In his book, Zag: The #1 Strategy of High-Performance Brands , Marty Neumeier shared three poignant statements relevant to this conversation:

  1. “Today’s real competition doesn’t come from other companies but from the extreme clutter of the marketplace.”
  2. “The human mind deals with clutter the best way it can — by blocking most of it out. What’s left, the stuff that seems most useful or interesting, gets labeled and stored in mental boxes.”
  3. “Customer loyalty is not a program. It starts with companies being loyal to customers — not the other way around — and only becomes mutual when customers feel they’ve earned the loyalty they’re receiving from the company.”

Neumeier wrote these words 16 years ago, but they are more true today than they were then. The world has only accelerated in this direction.

Quotes 1 and 2 explain why the essence is important. You must battle through clutter each and every day to get noticed. Your brand essence is that core idea that makes you unique from everyone else. It’s key to being noticed and remembered.

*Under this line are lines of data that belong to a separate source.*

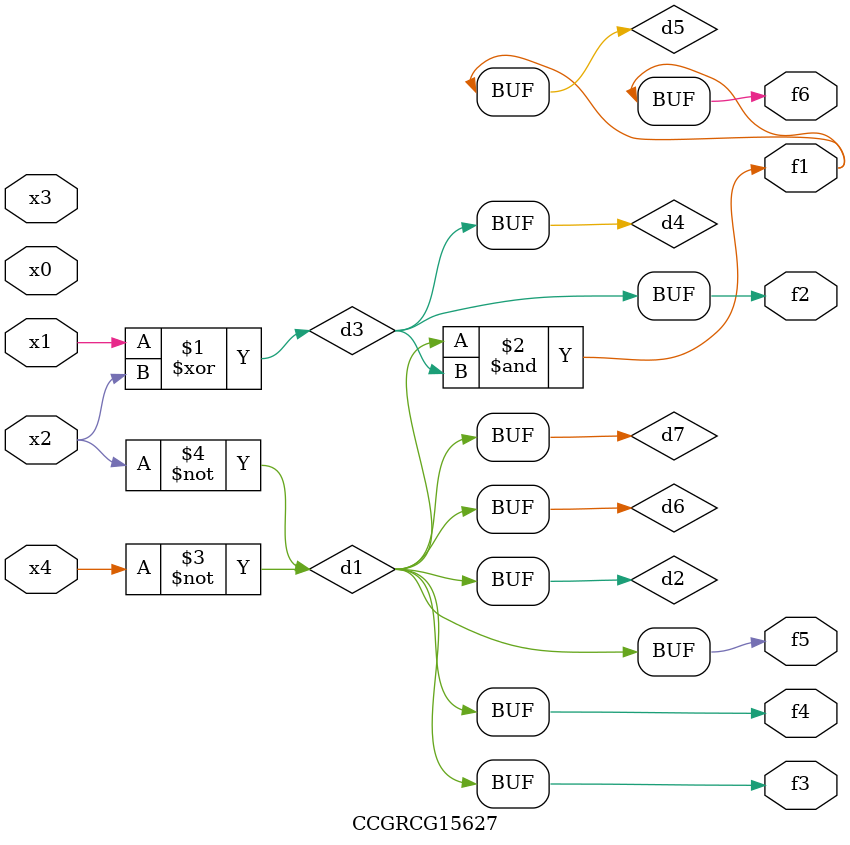
<source format=v>
module CCGRCG15627(
	input x0, x1, x2, x3, x4,
	output f1, f2, f3, f4, f5, f6
);

	wire d1, d2, d3, d4, d5, d6, d7;

	not (d1, x4);
	not (d2, x2);
	xor (d3, x1, x2);
	buf (d4, d3);
	and (d5, d1, d3);
	buf (d6, d1, d2);
	buf (d7, d2);
	assign f1 = d5;
	assign f2 = d4;
	assign f3 = d7;
	assign f4 = d7;
	assign f5 = d7;
	assign f6 = d5;
endmodule

</source>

If you’re brave enough to stick with your essence, and you have the tenacity to follow through over time, you’ll start to rise above the noise and be remembered by your audience. Make no mistake, this work is memory curation, and those who excel at it win.

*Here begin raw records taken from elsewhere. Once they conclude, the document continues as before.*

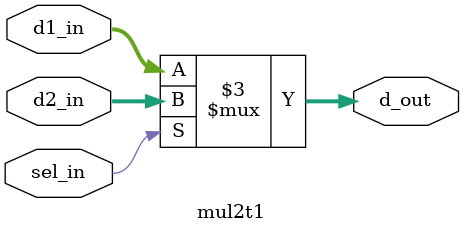
<source format=v>
/************************************************* 
 
Copyright:Call_Me_ZK

File name:mul2t1.v

Author:ZK
 
Date:2020-08-10
 
Description:
	2选1多路选择器
**************************************************/

module mul2t1

	#(parameter data_width = 32)

(d1_in, d2_in, sel_in, d_out);
	
	input [data_width-1:0] d1_in, d2_in;
	input sel_in;  //选择位
	output reg [data_width-1:0] d_out;
	
	always@(d1_in, d2_in, sel_in) begin
		if(sel_in)
			d_out <= d2_in;
		else
			d_out <= d1_in;
	end

endmodule
</source>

Quote 3 is the reason a brand promise is essential. No customer owes you their loyalty. You have to earn it by following through on your brand promise over time. That follow-through will eventually earn your customer’s trust, which will safeguard the future of your business.

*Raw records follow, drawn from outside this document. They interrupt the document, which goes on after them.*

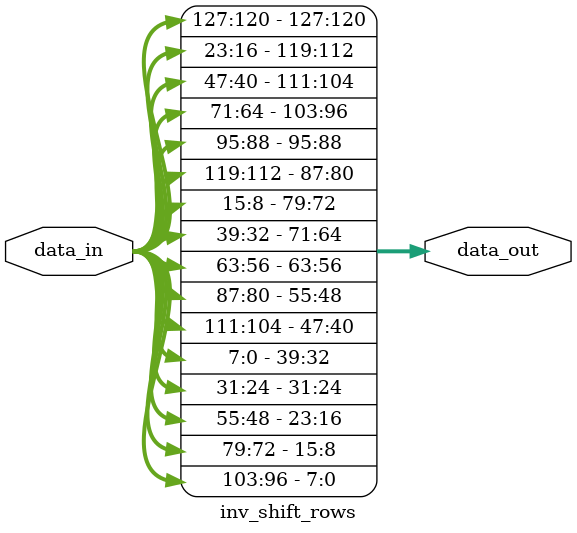
<source format=v>
module inv_shift_rows(data_in,data_out);
    input[127:0] data_in;       // Input to shift the rows;
    output reg[127:0] data_out; // Inverse shifted output

    // Invers shift by 0 unit taking 8 bit as a single block
    assign data_out[127:120] = data_in[127:120];
    assign data_out[119:112] = data_in[23:16];
    assign data_out[111:104] = data_in[47:40];
    assign data_out[103:96] = data_in[71:64];

    // Inverse shift by 1 unit
    assign data_out[95:88] = data_in[95:88];
    assign data_out[87:80] = data_in[119:112];
    assign data_out[79:72] = data_in[15:8];
    assign data_out[71:64] = data_in[39:32];
    
    // Inverse shift by 2 unit
    assign data_out[63:56] = data_in[63:56];
    assign data_out[55:48] = data_in[87:80];
    assign data_out[47:40] = data_in[111:104];
    assign data_out[39:32] = data_in[7:0];

    // Inverse shift by 3 unit
    assign data_out[31:24] = data_in[31:24];
    assign data_out[23:16] = data_in[55:48];
    assign data_out[15:8] = data_in[79:72];
    assign data_out[7:0] = data_in[103:96];

endmodule
</source>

What does this look like in real life?

Ok, it’s time to take this from concept down into practice. Let’s use Salesforce as a case study. Keep the following in mind as we proceed: no one publishes their complete brand strategy. I am making some educated guesses based on publicly available information. Luckily, Salesforce has provided us with a nice guide if we’re interested in learning more.

Brand Essence: Bridge building or connecting

If you look at anything produced by Salesforce, the focus is on one thing and one thing alone: helping Salesforce customers build connections with their customers.? This brand essence is so believable because it flows through everything they do. It’s also the essence of a CRM product. A CRM is essentially a connection machine, allowing companies to build connections with customers at scale.

Brand Promise: Helping our customers make their customers happier

With their promise, Salesforce has gotten more specific. The promise focuses on the outcome that Salesforce customers can expect each and every time they interact with the company. The power behind this promise is obvious for anyone who either owns or runs a business, no matter the size. Happy customers equal trust, trust equals loyalty, loyalty equals MRR (monthly recurring revenue), MRR equals long-term security. Do you see what Salesforce has done here? They’ve taken a relatively unexciting product (a CRM, and a sometimes clunky one, at that) and turned it into something of deep value. They’ve even created some level of emotional connection.

How to start defining your brand essence and promise?

If you are ready to start defining your brand essence and brand promise, I encourage you to start by asking yourself one question: What are you really selling?? Once you can answer this question with clarity, you’ll be able to start crafting your essence and promise. If you have trouble answering this bigger question, read this post , then try to answer these questions first:

  1. What emotions have my customers expressed after doing business with me??
  2. What emotions do I want them to experience?
  3. What unique benefits do they receive that connect them very solidly with me?
  4. What is it that my buyer needs most from me?
  5. How do people look at themselves differently when they use my product or service? Do they feel smarter? Do they feel more empowered?

Once you’ve worked through these five questions, go back to the bigger question. The answer to the question “What are you really selling?” is your brand essence. The promise should flow from that.

Once you have some ideas written down, share them with some trusted collaborators. ?In my experience, developing your own brand is extremely difficult, even if you do it for a living. You need to bounce your ideas off someone with more distance from the problem before deciding if a concept has merit.